**Assignment:** In the data below, take the lines starting with the line that contains "Александр Синельников сопроводил" and going on through the end of the data. Rewrite them with "APARTMÁN" replaced by "CHATA", leave everything else unchanged, and leave out the pictures.

**Material for the task:**
──────────────────────────────
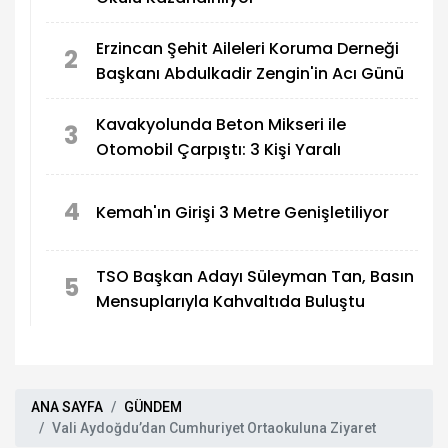
Erzincan Şehit Aileleri Koruma Derneği
2
Başkanı Abdulkadir Zengin'in Acı Günü
Kavakyolunda Beton Mikseri ile
3
Otomobil Çarpıştı: 3 Kişi Yaralı
4
Kemah'ın Girişi 3 Metre Genişletiliyor
TSO Başkan Adayı Süleyman Tan, Basın
5
Mensuplarıyla Kahvaltıda Buluştu
ANA SAYFA
GÜNDEM
Vali Aydoğdu’dan Cumhuriyet Ortaokuluna Ziyaret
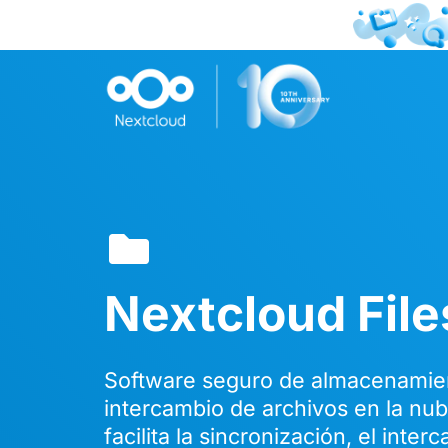
Nextcloud File
Software seguro de almacenamie
intercambio de archivos en la nu
facilita la sincronización, el inter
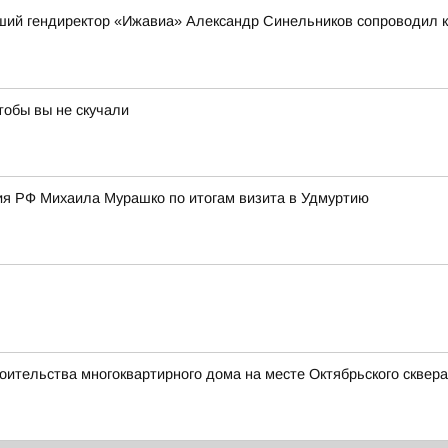
вший гендиректор «Ижавиа» Александр Синельников сопроводил 
тобы вы не скучали
я РФ Михаила Мурашко по итогам визита в Удмуртию
оительства многоквартирного дома на месте Октябрьского сквера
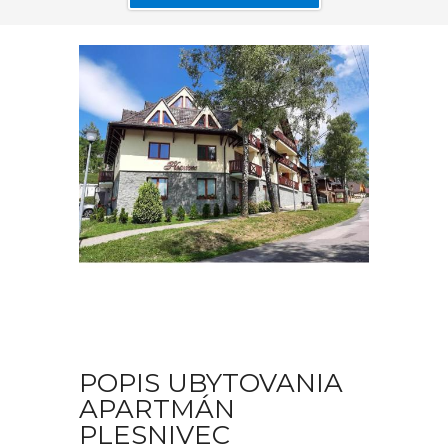
POPIS UBYTOVANIA
APARTMÁN
PLESNIVEC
──────────────────────────────
**Response to this exercise:**
вший гендиректор «Ижавиа» Александр Синельников сопроводил 
тобы вы не скучали
я РФ Михаила Мурашко по итогам визита в Удмуртию
оительства многоквартирного дома на месте Октябрьского сквера
POPIS UBYTOVANIA
CHATA
PLESNIVEC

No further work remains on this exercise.